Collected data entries
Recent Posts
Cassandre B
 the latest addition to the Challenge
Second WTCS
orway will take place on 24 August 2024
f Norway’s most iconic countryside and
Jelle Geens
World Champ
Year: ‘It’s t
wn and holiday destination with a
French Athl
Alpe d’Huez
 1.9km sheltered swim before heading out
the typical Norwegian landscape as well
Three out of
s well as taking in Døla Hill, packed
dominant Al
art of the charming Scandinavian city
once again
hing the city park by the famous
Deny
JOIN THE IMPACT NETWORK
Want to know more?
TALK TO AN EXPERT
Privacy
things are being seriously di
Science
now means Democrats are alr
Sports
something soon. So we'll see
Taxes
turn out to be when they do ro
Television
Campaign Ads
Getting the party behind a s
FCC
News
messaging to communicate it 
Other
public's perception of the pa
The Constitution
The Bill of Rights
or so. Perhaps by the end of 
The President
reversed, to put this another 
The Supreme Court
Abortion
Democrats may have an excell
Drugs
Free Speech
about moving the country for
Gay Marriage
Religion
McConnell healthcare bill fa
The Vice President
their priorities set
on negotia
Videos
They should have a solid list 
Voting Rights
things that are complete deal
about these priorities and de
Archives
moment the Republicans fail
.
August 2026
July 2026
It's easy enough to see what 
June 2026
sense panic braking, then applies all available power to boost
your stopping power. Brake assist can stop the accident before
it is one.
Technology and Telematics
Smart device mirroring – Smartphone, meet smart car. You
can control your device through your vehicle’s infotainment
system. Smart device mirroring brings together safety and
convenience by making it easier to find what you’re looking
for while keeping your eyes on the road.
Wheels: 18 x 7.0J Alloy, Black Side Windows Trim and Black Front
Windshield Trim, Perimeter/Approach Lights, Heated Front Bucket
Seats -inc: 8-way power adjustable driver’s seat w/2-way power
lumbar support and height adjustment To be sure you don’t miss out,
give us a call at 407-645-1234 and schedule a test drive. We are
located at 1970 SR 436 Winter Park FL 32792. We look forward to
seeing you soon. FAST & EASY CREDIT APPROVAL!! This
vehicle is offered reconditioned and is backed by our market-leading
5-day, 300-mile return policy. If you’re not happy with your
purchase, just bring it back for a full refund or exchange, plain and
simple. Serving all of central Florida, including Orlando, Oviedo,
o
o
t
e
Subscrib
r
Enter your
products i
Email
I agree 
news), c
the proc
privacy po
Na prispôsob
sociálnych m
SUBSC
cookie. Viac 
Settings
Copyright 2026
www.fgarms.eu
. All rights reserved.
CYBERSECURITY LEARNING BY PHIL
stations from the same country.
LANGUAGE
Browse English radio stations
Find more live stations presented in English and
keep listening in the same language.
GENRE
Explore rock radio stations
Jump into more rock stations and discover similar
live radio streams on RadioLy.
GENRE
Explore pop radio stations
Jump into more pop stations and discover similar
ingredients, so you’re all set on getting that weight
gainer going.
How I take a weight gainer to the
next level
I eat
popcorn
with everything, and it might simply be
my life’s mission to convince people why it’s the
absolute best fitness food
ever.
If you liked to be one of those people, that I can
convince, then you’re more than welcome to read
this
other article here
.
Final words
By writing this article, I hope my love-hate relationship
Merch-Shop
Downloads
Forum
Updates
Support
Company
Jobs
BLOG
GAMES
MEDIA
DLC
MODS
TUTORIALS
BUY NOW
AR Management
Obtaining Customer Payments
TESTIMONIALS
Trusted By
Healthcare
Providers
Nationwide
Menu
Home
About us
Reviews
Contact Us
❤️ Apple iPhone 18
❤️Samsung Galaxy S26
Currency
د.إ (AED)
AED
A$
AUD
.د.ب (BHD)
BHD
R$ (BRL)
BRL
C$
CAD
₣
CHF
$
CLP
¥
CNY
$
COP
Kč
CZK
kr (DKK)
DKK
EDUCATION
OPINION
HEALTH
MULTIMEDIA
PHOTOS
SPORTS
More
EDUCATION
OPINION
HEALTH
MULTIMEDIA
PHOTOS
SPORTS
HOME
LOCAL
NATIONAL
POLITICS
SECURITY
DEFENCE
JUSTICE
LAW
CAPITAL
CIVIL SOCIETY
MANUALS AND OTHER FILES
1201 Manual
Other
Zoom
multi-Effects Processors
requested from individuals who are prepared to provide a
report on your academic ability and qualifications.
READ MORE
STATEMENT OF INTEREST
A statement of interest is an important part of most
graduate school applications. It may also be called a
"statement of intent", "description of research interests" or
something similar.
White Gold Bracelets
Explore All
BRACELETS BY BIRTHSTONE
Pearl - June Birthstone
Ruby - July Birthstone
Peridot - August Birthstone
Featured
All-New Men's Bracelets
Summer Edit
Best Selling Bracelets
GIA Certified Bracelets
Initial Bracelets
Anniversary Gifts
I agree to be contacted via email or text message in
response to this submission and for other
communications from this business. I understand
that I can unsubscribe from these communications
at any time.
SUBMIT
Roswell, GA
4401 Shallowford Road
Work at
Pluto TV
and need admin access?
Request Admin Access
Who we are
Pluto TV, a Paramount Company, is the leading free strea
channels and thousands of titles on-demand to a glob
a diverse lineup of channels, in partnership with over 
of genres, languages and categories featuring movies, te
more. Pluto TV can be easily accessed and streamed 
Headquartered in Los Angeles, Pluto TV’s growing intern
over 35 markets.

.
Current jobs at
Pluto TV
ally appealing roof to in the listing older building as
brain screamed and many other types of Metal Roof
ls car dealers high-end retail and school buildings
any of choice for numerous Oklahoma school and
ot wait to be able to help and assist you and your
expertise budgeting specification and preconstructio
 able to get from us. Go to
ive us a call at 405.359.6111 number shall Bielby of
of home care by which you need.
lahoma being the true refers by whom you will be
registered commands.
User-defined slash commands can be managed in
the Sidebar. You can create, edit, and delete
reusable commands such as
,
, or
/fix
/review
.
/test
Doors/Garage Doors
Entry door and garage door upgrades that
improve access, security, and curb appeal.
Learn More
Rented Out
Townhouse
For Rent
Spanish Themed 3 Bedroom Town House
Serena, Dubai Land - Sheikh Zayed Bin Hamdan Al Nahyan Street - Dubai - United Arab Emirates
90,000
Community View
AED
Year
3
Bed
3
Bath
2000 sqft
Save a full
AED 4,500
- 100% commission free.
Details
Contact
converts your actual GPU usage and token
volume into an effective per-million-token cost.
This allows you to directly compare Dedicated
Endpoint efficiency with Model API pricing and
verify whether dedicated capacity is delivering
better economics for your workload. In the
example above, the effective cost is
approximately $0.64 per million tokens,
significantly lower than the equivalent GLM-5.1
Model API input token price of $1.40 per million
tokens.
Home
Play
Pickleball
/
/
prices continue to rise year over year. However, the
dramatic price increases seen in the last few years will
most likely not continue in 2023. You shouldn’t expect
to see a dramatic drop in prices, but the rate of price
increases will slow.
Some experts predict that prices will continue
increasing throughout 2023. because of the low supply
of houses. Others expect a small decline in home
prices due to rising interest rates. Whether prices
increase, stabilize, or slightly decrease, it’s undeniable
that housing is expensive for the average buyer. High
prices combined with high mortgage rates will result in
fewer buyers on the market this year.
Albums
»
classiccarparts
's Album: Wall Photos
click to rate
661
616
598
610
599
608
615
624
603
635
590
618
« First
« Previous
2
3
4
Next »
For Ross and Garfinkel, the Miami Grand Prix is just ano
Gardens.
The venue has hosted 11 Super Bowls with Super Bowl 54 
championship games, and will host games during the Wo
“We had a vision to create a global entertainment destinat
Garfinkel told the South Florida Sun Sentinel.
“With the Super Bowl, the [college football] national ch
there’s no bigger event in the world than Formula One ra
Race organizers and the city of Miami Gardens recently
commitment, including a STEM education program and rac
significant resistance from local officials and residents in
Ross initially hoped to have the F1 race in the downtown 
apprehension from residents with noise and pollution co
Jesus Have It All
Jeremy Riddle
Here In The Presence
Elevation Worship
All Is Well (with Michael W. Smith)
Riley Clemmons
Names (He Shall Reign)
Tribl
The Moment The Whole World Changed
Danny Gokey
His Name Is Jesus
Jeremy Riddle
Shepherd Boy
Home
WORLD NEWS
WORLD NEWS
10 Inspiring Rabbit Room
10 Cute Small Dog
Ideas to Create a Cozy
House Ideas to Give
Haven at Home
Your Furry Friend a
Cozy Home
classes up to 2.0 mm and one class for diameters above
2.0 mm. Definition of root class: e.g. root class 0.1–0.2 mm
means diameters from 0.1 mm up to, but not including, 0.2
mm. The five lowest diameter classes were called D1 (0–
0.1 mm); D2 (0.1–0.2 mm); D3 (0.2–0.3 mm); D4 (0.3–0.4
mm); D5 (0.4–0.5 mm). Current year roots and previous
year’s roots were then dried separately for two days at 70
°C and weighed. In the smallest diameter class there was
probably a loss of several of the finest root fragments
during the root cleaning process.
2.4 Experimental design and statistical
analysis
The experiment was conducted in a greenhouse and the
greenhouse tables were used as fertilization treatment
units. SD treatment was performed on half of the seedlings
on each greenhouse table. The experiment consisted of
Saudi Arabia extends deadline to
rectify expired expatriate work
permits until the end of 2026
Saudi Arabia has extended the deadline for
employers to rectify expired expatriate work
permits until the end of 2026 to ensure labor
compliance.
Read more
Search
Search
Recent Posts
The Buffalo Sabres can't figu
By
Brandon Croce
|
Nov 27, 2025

**Problem requirements:** How many lines in the records contain the word "channels"? Give only the number.

**Answer box:** 2